I was awakened at five o’clock in the morning by the chiming of a neighboring church bell, and at the same moment, I saw the door to the room noiselessly open, and Lady Arabella Stormont enter, carrying a candle which she shaded with her hand. I involuntarily covered my head up, thinking she had probably come in search of something, and would be alarmed if a man suddenly jumped from the pile of boat-cloaks. But she went to a glass door which led out upon a balcony, with stairs into the garden, and unlocked the door. I had completely forgotten about these stairs, not being familiar with the room, when I climbed up and got in through the window.

Presently I heard a step upon the stairs, and before the person who was coming had time to knock, Lady Arabella opened the door. The rosy dawn of a clear June morning made it light outside, but inside the room it was quite dark, except for the candle carried by Lady Arabella.

A man entered, and as soon as he was in the room, she noiselessly locked the door, and, unseen by him, put the key in her pocket.

As he turned, and the candlelight fell upon his face, I saw it was Philip Overton. Amazement was pictured in his face, and in his voice, too, when he spoke.

“I was sent for in haste, by Sir Peter, just now,” he said, with some confusion.

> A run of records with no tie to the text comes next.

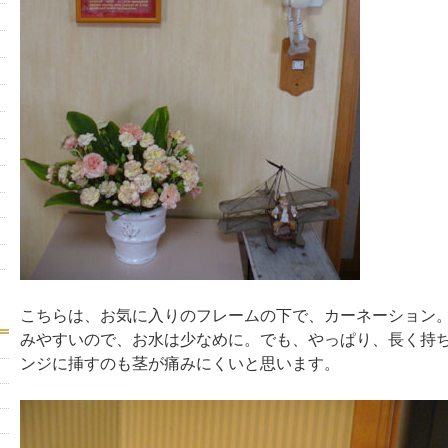
こちらは、お気に入りのフレームの下で、カーネーション
みやすいので、お水は少なめに。でも、やっぱり、長く持
ンジに挿すのも茎が痛みにくいと思います。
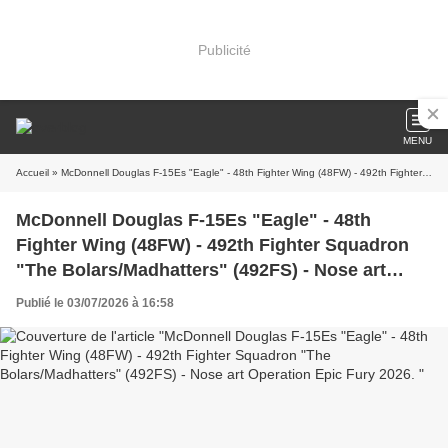
Publicité
MENU
Accueil
» McDonnell Douglas F-15Es "Eagle" - 48th Fighter Wing (48FW) - 492th Fighter Squadron "The Bolars/Madhatters" (492FS) - Nose art Operation Epic Fury 2026.
McDonnell Douglas F-15Es "Eagle" - 48th
Fighter Wing (48FW) - 492th Fighter Squadron
"The Bolars/Madhatters" (492FS) - Nose art
Operation Epic Fury 2026.
Publié le 03/07/2026 à 16:58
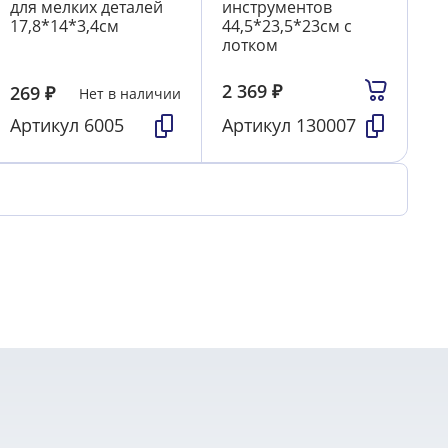
для мелких деталей
инструментов
17,8*14*3,4см
44,5*23,5*23см с
лотком
2 369
₽
269
₽
Нет в наличии
Артикул
6005
Артикул
130007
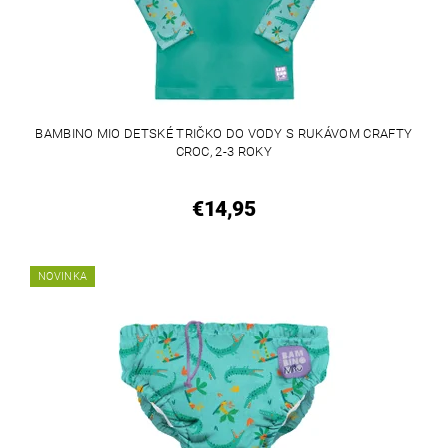
BAMBINO MIO DETSKÉ TRIČKO DO VODY S RUKÁVOM CRAFTY
CROC, 2-3 ROKY
€14,95
NOVINKA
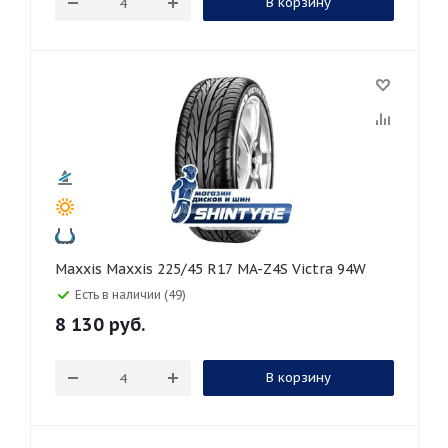
В корзину
Maxxis Maxxis 225/45 R17 MA-Z4S Victra 94W
Есть в наличии (49)
8 130
руб.
В корзину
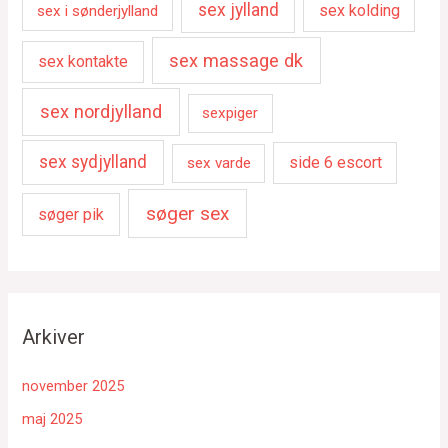
sex jylland
sex kolding
sex i sønderjylland
sex massage dk
sex kontakte
sex nordjylland
sexpiger
sex sydjylland
side 6 escort
sex varde
søger sex
søger pik
Arkiver
november 2025
maj 2025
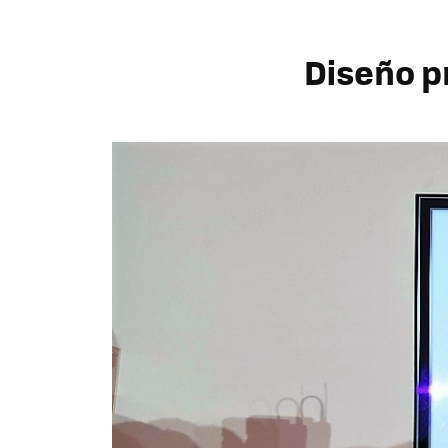
Diseño p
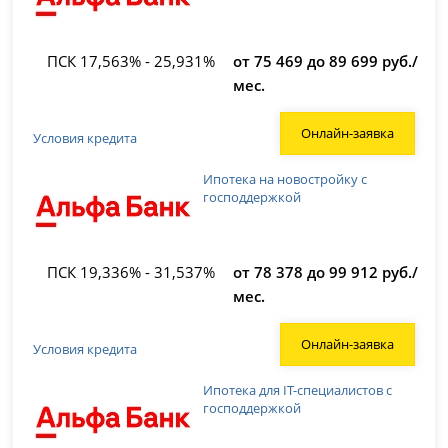
ПСК 17,563% - 25,931%
от 75 469 до 89 699 руб./
мес.
Онлайн-заявка
Условия кредита
Ипотека на новостройку с
господдержкой
ПСК 19,336% - 31,537%
от 78 378 до 99 912 руб./
мес.
Онлайн-заявка
Условия кредита
Ипотека для IT-специалистов с
господдержкой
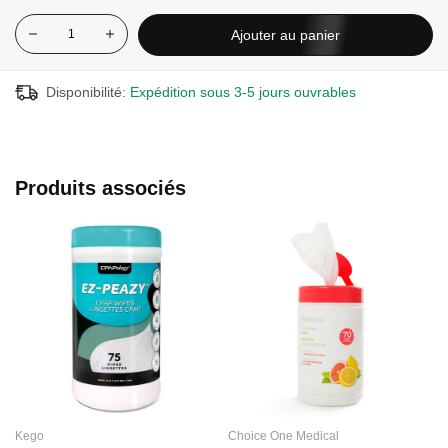
Ajouter au panier
Disponibilité:
Expédition sous 3-5 jours ouvrables
Produits associés
Kego
Choice One Medical
C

At which Lady Arabella laughed, as if it were a very good joke that he should find her instead of Sir Peter. Meanwhile, my own chaos of mind prevented me from understanding fully what they were saying; but I gathered that Lady Arabella had devised some trick, in which she had freely used Sir Peter Hawkshaw’s name to get Overton there in that manner and in that room. Sir Peter was such a very odd fish that no one was surprised at what he did. It was no use striving not to listen,—they were not five feet from me,—and I lay there in terror, realizing that I was in a very dangerous position. I soon discovered that Overton’s reputation for lately-acquired Methodistical piety had not done away with a very hot temper. He was enraged, as only a man can be who is entrapped, and demanded at once of Lady Arabella to be let out of the glass door, when he found it locked. She refused to tell him where the key was, and he threatened to break the glass and escape that way.

“Do it then, if you wish,” she cried, “and rouse the house and the neighborhood, and ruin me if you will. But before you do it, read this, and then know what Arabella Stormont can do for the man she loves!”

She thrust a letter into his hand, and, slipping out of the door to the corridor, as swiftly and silently as a swallow in its flight, she locked it after her; Overton was a prisoner in Sir Peter’s room. He tore the letter open, read the few lines it contained, and then threw it down with an oath. The next minute he caught sight of me; in my surprise I had forgotten all my precautions, and had half arisen.

“You hound!” he said. “Are you in this infernal plot?” And he kicked the boat-cloaks off me.

“I am not,” said I coolly, recalled to myself by the term he had used toward me; “and neither am I a hound. You will kindly remember to account to me for that expression, Captain Overton.”